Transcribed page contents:
◆ ◆ ◆ ◆ ◆ ◆ ◆
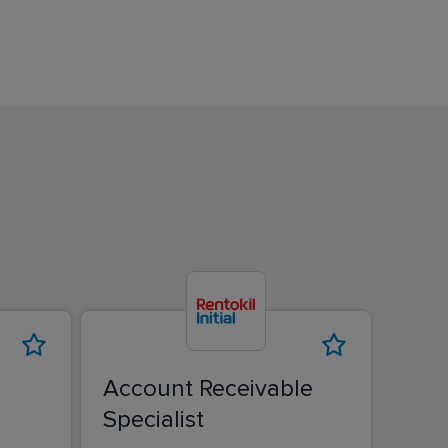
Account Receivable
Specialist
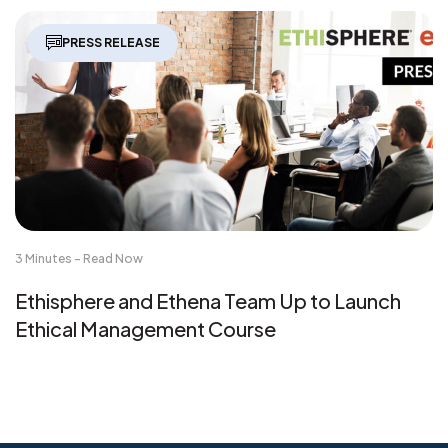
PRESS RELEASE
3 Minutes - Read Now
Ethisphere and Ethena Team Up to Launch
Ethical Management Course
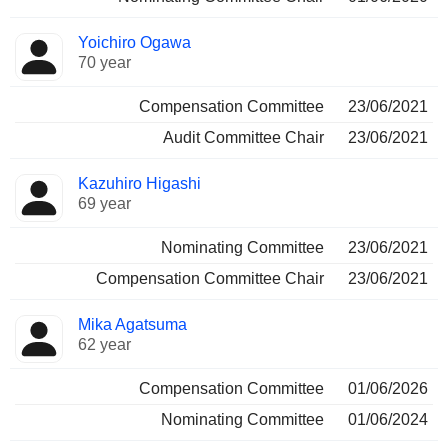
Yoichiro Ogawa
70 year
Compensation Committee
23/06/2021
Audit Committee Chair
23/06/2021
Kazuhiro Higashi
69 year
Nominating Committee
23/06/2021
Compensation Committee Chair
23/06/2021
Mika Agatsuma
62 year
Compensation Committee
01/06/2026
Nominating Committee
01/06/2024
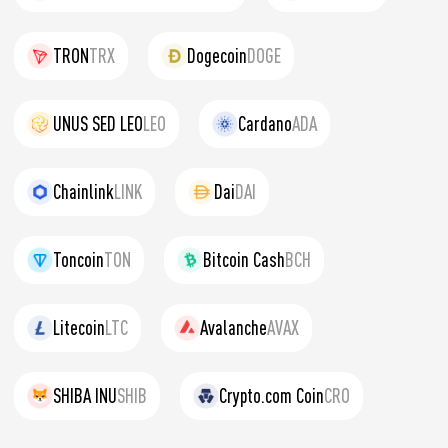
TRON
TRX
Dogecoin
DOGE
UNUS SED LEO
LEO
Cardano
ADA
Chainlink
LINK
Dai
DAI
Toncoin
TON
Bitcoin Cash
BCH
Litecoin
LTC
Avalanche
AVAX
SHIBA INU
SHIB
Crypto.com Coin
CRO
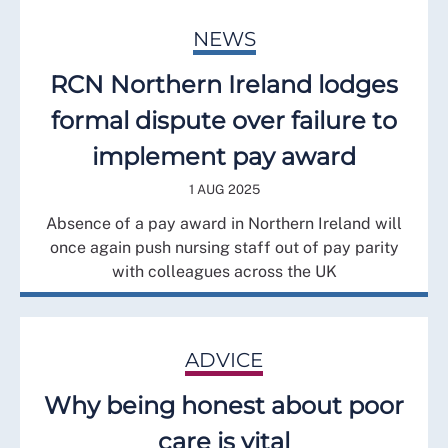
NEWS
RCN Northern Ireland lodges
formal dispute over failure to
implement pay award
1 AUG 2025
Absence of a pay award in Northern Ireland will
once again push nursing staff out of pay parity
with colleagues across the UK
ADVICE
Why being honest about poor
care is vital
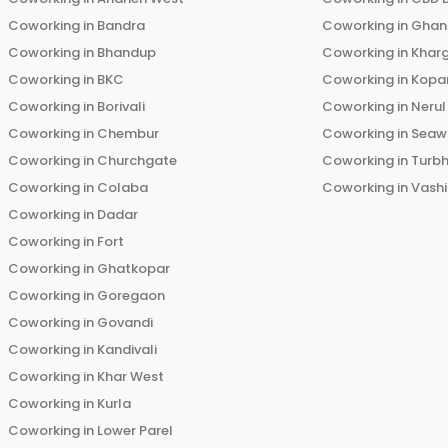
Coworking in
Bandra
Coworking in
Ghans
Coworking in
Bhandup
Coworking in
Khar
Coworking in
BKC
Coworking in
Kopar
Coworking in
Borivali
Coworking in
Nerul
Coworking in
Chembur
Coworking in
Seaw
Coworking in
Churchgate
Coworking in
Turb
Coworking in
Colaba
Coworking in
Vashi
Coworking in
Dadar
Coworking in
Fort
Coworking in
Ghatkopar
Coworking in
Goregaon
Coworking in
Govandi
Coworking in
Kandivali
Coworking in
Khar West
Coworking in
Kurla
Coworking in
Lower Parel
◆ ◆ ◆ ◆ ◆ ◆ ◆
Work item:
Look through the data above and report every line in which "Chair" appears.

Response to this task:
Audit Committee Chair
Compensation Committee Chair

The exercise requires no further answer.